Which I did. It was a picture similar to the one you’re holding. I mailed it
off to her as soon as I had it developed.”

She sighed
then. I could tell the story was wearing her out, but I wanted her to finish.
As if sensing my desperation, she continued in a voice laced with sadness.

“To make a
long story short, I was sent to India right after that. Many, many years later
I came back to the states and found myself in Macon’s Grove once again. I found
the house, but all traces of the family were long gone. I asked around town,
and people said the family packed up and left town without telling a soul.” She
shook her head. “Ruthie and Razor have been on my unanswered prayers table ever
since. I guess I think of them as the only connection to the baby I once held.
He didn’t have green eyes when I held him right after he was born, but I’ve
been haunted by them nonetheless.
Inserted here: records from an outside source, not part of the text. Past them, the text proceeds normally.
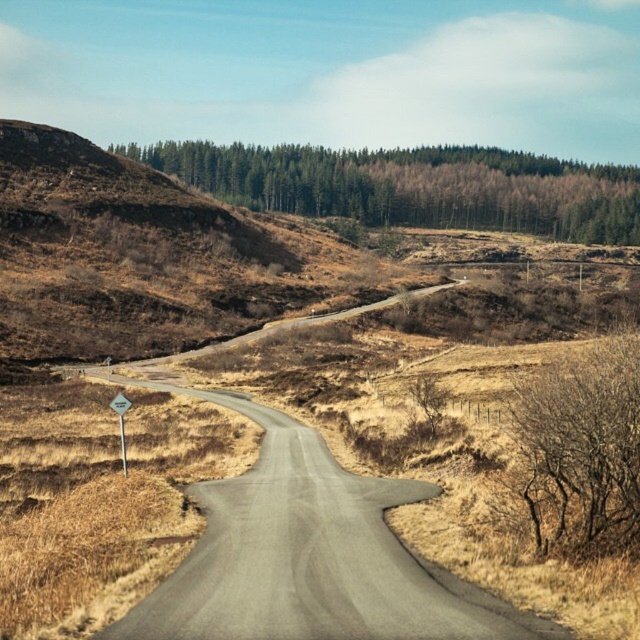
You are standing at the point labeled as point (307, 554). Which direction should you walk to reach the gray asphalt road at center?

The gray asphalt road at center is represented by point (307, 554), so you are already at the gray asphalt road at center.

You are driving along the winding road and notice the green leafy trees at upper center and the white plastic diamond at left. Which object is positioned to the right of the other?

The green leafy trees at upper center are to the right of the white plastic diamond at left.

You are driving along the winding road in the image and see the green leafy trees at upper center and the white plastic diamond at left. Which object will appear closer to you as you continue driving forward?

The green leafy trees at upper center will appear closer to you because they are positioned further to the viewer than the white plastic diamond at left, meaning they are nearer in your line of sight as you drive forward.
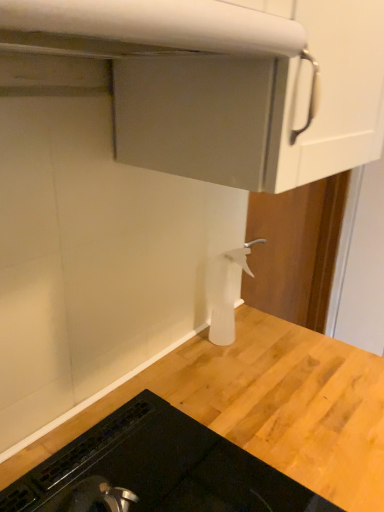
The width and height of the screenshot is (384, 512). Describe the element at coordinates (265, 406) in the screenshot. I see `black glass stovetop at lower left` at that location.

In order to click on white plastic spray bottle at center in this screenshot , I will do `click(225, 294)`.

Would you say white matte exhaust hood at upper center is outside white plastic spray bottle at center?

Yes.

Does white matte exhaust hood at upper center lie behind white plastic spray bottle at center?

No, it is in front of white plastic spray bottle at center.

From the image's perspective, which object appears higher, white plastic spray bottle at center or black glass stovetop at lower left?

From the image's view, white plastic spray bottle at center is above.

Looking at the image, does white plastic spray bottle at center seem bigger or smaller compared to black glass stovetop at lower left?

In the image, white plastic spray bottle at center appears to be smaller than black glass stovetop at lower left.

Is white plastic spray bottle at center in contact with black glass stovetop at lower left?

There is a gap between white plastic spray bottle at center and black glass stovetop at lower left.

From the picture: Is white plastic spray bottle at center turned away from black glass stovetop at lower left?

That's not correct — white plastic spray bottle at center is not looking away from black glass stovetop at lower left.

Considering the sizes of objects black glass stovetop at lower left and white matte exhaust hood at upper center in the image provided, who is shorter, black glass stovetop at lower left or white matte exhaust hood at upper center?

white matte exhaust hood at upper center.

Is black glass stovetop at lower left spatially inside white matte exhaust hood at upper center, or outside of it?

black glass stovetop at lower left is outside white matte exhaust hood at upper center.

Which object is closer to the camera taking this photo, black glass stovetop at lower left or white matte exhaust hood at upper center?

→ white matte exhaust hood at upper center.

Measure the distance from black glass stovetop at lower left to white matte exhaust hood at upper center.

black glass stovetop at lower left and white matte exhaust hood at upper center are 27.11 inches apart from each other.

Is white matte exhaust hood at upper center at the left side of black glass stovetop at lower left?

Correct, you'll find white matte exhaust hood at upper center to the left of black glass stovetop at lower left.

Based on their sizes in the image, would you say white matte exhaust hood at upper center is bigger or smaller than black glass stovetop at lower left?

white matte exhaust hood at upper center is smaller than black glass stovetop at lower left.

Which of these two, white matte exhaust hood at upper center or black glass stovetop at lower left, is thinner?

white matte exhaust hood at upper center.

From the image's perspective, is white matte exhaust hood at upper center positioned above or below black glass stovetop at lower left?

From the image's perspective, white matte exhaust hood at upper center appears above black glass stovetop at lower left.

Consider the image. In terms of height, does black glass stovetop at lower left look taller or shorter compared to white plastic spray bottle at center?

In the image, black glass stovetop at lower left appears to be shorter than white plastic spray bottle at center.

Is black glass stovetop at lower left wider than white plastic spray bottle at center?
I guess I was living off a memory that
belonged to my aunt. That baby boy, that little girl, and her dog, they’ve all
left an imprint on my soul that won’t go away. They are most definitely one of
my unanswered prayers.”

A few silent
minutes passed as what she’d told me sank in. I was waiting for the elderly nun
to continue when I heard soft snores and realized she’d fallen asleep. I turned
to Sister Mary Katherine.

“Sister, can
I come back after she wakes up?”

“Of course,
Guinevere. May I ask why?” she asked as we walked arm-in-arm to the door of
Sister Agnes’s room.

I stopped
and looked into her lined and intelligent face.

“Because I’m
not sure, but I think you might be able to add Ruthie and Razor’s picture to
Sister Agnes’s answered prayers drawer.”